_To-do item_: Emit only the lines from the line containing "text_box [23, 296, 110, 392]" through the last line of the entries, unchanged.
*** Source data ***
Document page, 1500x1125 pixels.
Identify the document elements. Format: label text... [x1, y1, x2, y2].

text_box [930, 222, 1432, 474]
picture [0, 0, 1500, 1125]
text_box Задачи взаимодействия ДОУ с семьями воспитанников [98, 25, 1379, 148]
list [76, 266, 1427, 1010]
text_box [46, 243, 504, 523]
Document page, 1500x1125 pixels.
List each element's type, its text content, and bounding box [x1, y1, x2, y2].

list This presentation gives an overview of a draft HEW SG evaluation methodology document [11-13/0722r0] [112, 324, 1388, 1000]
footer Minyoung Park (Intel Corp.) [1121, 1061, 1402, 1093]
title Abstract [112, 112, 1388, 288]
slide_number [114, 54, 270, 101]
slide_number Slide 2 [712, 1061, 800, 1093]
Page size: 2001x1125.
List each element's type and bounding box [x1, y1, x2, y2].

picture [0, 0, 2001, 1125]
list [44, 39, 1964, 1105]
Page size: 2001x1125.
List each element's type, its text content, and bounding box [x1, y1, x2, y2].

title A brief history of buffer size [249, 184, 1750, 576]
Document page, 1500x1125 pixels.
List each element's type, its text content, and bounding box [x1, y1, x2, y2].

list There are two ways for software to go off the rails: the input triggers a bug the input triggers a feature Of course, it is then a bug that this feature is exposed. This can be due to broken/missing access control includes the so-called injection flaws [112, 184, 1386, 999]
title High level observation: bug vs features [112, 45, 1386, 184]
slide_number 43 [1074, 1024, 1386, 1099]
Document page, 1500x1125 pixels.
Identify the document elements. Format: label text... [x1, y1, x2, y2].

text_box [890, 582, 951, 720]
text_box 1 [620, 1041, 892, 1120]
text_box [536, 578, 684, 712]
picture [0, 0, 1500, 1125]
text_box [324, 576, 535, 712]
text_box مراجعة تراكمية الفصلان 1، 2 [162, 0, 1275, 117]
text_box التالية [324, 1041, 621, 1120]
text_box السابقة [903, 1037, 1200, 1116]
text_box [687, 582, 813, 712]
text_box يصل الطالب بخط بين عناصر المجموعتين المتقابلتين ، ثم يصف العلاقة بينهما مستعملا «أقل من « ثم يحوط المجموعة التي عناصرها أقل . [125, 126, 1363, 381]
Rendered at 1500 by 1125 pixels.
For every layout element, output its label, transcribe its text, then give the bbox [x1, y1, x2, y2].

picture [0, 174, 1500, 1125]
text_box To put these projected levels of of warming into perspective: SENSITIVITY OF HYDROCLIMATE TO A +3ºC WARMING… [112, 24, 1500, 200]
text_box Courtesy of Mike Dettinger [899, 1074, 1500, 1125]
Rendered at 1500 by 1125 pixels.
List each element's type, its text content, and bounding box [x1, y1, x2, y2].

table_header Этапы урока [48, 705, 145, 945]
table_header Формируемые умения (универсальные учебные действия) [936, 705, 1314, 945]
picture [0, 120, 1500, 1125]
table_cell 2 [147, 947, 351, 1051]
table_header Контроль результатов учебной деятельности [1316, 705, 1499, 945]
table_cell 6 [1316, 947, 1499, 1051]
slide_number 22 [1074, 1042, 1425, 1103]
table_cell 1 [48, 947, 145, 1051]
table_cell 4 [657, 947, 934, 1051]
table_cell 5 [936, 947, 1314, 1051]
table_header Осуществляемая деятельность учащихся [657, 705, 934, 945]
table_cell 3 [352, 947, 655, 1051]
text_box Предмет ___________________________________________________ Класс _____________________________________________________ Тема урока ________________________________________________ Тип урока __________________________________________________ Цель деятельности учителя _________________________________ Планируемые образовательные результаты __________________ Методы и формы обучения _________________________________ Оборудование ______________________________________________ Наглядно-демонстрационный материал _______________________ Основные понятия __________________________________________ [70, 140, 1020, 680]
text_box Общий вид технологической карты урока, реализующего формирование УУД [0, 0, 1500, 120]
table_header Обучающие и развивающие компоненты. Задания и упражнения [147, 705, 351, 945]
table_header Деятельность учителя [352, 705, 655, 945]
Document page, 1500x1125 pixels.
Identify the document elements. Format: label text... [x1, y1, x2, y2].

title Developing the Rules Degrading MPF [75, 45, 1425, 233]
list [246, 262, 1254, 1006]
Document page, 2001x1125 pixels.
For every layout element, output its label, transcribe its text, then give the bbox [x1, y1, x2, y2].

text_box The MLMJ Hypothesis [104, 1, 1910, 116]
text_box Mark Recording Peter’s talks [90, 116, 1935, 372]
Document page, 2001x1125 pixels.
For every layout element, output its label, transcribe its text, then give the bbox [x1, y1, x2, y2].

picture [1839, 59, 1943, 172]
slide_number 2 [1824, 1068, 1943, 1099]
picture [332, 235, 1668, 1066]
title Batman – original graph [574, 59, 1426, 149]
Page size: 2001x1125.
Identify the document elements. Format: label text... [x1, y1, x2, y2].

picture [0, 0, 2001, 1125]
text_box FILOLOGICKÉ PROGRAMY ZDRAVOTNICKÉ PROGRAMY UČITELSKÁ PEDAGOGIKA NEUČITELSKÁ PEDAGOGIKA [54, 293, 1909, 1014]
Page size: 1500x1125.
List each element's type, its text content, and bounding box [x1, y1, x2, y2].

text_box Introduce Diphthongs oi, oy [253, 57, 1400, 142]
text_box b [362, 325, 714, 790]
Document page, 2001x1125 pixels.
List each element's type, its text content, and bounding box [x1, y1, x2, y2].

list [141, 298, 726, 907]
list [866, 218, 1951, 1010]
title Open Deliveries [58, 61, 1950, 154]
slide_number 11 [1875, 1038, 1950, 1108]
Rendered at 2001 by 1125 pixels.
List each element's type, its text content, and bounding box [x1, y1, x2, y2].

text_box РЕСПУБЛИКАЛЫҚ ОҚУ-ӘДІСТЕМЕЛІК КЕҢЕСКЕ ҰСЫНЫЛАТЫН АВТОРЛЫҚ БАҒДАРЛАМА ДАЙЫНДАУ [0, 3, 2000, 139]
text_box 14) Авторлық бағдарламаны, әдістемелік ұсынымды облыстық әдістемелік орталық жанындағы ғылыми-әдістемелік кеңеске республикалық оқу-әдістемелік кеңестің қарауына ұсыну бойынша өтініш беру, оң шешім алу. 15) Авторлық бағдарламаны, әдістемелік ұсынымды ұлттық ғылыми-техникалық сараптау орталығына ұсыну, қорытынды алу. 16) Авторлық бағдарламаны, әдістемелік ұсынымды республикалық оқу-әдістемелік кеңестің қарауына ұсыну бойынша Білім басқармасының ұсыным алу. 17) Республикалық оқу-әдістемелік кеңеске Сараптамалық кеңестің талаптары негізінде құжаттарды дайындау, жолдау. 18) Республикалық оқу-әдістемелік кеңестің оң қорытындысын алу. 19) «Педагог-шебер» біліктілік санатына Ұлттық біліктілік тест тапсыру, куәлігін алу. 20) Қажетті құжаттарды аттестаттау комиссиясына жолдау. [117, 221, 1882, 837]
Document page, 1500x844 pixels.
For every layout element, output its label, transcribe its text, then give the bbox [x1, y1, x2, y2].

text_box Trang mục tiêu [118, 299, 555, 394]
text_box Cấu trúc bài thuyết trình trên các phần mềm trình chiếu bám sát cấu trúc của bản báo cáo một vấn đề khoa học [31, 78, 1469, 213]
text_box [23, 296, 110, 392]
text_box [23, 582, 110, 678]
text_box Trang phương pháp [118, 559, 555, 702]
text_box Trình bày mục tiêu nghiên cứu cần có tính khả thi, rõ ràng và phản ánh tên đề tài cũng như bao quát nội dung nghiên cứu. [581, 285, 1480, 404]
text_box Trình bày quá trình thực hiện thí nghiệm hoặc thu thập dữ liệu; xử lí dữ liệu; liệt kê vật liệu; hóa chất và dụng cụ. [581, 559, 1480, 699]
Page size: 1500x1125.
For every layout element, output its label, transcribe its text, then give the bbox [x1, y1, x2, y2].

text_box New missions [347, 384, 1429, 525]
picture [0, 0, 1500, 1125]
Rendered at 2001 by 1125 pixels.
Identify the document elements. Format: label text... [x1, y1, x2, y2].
***
_Finished task_:
text_box [23, 296, 110, 392]
text_box [23, 582, 110, 678]
text_box Trang phương pháp [118, 559, 555, 702]
text_box Trình bày mục tiêu nghiên cứu cần có tính khả thi, rõ ràng và phản ánh tên đề tài cũng như bao quát nội dung nghiên cứu. [581, 285, 1480, 404]
text_box Trình bày quá trình thực hiện thí nghiệm hoặc thu thập dữ liệu; xử lí dữ liệu; liệt kê vật liệu; hóa chất và dụng cụ. [581, 559, 1480, 699]
Page size: 1500x1125.
For every layout element, output its label, transcribe its text, then give the bbox [x1, y1, x2, y2].

text_box New missions [347, 384, 1429, 525]
picture [0, 0, 1500, 1125]
Rendered at 2001 by 1125 pixels.
Identify the document elements. Format: label text... [x1, y1, x2, y2].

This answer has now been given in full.